There are several specific advantages to data mining
The value of data mining to businesses comes from the information that can be found by searching through huge amounts of data for relationships, anomalies, and other hidden patterns that haven’t been seen before. By combining traditional data analysis with predictive analytics, this information could be used to help companies make better decisions and plan their strategies.
- Sales and advertising should be improved. Marketers may use the information they get from data mining to better target their advertising to the tastes of the people they want to reach. Data mining may also be used by sales teams to increase the number of qualified leads they generate and the number of items and services they offer to current clients.
- Elevated quality of service to consumers. Data mining has allowed businesses to spot emerging trends in customer service concerns and equip call center representatives with timely details to share with consumers over the phone and in real-time chats.
- The management of the supply chain has been enhanced. Businesses may now more precisely anticipate product demand in response to shifting market conditions, allowing for more efficient stock management. Data mining may also help supply chain managers enhance logistical functions like storage and shipping.
- A rise in the percentage of time that factories are able to continue operating. Mining operational data from sensors on manufacturing machines and other industrial equipment supports predictive maintenance applications to identify potential problems before they occur, helping to avoid unscheduled downtime.
- Improved capacity to mitigate danger. Risk managers and business executives can better assess financial, legal, cybersecurity and other risks to a company and develop plans for managing them.
- Lower costs. Data mining helps drive cost savings through operational efficiencies in business processes and reduced redundancy and waste in corporate spending.
Ultimately, data mining initiatives can lead to higher revenue and profits, as well as competitive advantages that set companies apart from their business rivals.
Industry examples of data mining
Here’s how organizations in some industries use data mining as part of analytics applications:
- Retail. Online retailers mine customer data and internet clickstream records to help them target marketing campaigns, ads and promotional offers to individual shoppers.

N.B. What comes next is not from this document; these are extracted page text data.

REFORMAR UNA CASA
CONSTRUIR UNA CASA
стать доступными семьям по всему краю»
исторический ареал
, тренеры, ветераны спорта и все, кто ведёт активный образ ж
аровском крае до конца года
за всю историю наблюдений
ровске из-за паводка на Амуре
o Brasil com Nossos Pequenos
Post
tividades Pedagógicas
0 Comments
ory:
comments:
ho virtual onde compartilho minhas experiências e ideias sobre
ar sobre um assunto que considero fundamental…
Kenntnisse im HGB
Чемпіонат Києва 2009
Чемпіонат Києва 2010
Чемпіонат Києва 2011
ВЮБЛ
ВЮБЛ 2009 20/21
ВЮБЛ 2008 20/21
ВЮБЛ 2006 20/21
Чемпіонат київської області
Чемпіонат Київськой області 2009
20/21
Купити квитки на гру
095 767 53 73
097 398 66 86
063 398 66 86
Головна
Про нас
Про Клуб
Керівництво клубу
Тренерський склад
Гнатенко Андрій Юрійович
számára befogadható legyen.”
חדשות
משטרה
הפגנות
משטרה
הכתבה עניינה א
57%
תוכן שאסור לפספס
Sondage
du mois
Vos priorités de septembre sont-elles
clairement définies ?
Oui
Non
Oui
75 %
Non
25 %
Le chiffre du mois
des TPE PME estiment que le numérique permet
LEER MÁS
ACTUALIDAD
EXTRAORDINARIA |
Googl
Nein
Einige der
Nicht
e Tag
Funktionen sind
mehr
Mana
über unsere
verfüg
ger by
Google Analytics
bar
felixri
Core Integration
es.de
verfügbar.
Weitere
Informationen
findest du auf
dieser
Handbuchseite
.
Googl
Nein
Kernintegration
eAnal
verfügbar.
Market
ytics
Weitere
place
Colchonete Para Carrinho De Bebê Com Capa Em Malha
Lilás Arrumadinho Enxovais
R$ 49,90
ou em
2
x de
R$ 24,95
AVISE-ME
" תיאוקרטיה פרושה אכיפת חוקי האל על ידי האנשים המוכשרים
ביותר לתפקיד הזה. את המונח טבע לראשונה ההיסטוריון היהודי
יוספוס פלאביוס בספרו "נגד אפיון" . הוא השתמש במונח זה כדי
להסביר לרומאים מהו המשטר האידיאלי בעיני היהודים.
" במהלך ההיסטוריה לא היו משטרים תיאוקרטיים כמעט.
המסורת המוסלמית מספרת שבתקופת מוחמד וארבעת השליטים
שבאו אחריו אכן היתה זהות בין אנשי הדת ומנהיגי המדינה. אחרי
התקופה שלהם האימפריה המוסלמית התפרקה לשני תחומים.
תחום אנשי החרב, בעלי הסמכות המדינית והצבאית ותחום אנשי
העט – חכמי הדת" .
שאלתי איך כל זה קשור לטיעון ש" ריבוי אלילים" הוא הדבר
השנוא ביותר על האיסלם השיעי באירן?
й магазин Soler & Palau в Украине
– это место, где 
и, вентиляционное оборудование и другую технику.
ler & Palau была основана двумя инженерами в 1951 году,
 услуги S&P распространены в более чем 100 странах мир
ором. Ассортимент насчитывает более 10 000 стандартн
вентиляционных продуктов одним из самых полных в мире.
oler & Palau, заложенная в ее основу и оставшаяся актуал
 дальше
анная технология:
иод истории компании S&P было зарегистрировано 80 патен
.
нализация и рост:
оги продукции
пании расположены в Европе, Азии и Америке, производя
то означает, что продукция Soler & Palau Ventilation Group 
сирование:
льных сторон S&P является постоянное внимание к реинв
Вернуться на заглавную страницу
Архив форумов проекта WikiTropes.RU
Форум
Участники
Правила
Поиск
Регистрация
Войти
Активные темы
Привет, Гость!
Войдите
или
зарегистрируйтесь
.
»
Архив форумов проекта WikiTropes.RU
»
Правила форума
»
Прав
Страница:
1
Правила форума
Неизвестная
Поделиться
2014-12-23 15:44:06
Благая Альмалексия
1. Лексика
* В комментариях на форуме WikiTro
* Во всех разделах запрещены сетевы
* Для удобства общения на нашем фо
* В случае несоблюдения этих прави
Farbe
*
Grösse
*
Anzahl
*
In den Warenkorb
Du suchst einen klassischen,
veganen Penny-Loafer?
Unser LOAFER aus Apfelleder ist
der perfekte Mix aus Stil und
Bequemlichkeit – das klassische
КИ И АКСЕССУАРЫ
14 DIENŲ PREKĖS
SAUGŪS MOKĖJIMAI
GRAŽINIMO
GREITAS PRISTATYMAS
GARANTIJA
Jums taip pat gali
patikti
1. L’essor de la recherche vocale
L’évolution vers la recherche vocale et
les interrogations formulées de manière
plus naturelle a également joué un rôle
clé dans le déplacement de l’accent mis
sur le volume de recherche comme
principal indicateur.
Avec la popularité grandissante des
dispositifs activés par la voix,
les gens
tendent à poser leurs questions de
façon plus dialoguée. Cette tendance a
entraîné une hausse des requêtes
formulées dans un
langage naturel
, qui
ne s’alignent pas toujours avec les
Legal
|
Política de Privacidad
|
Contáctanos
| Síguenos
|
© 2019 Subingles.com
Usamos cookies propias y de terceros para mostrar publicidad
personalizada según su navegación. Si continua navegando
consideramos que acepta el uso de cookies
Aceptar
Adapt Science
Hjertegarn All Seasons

Data mining and predictive modeling also power the recommendation engines that suggest possible purchases to website visitors, as well as inventory and supply chain management activities.
- Financial services. Banks and credit card companies use data mining tools to build financial risk models, detect fraudulent transactions and vet loan and credit applications. Data mining also plays a key role in marketing and in identifying potential upselling opportunities with existing customers.
- Insurance. Insurers rely on data mining to aid in pricing insurance policies and deciding whether to approve policy applications, including risk modeling and management for prospective customers.
- Manufacturing. Data mining applications for manufacturers include efforts to improve uptime and operational efficiency in production plants, supply chain performance and product safety.
- Entertainment. Streaming services do data mining to analyze what users are watching or listening to and to make personalized recommendations based on people’s viewing and listening habits.
- Healthcare. Data mining helps doctors diagnose medical conditions, treat patients and analyze X-rays and other medical imaging results. Medical research also depends heavily on data mining, machine learning and other forms of analytics.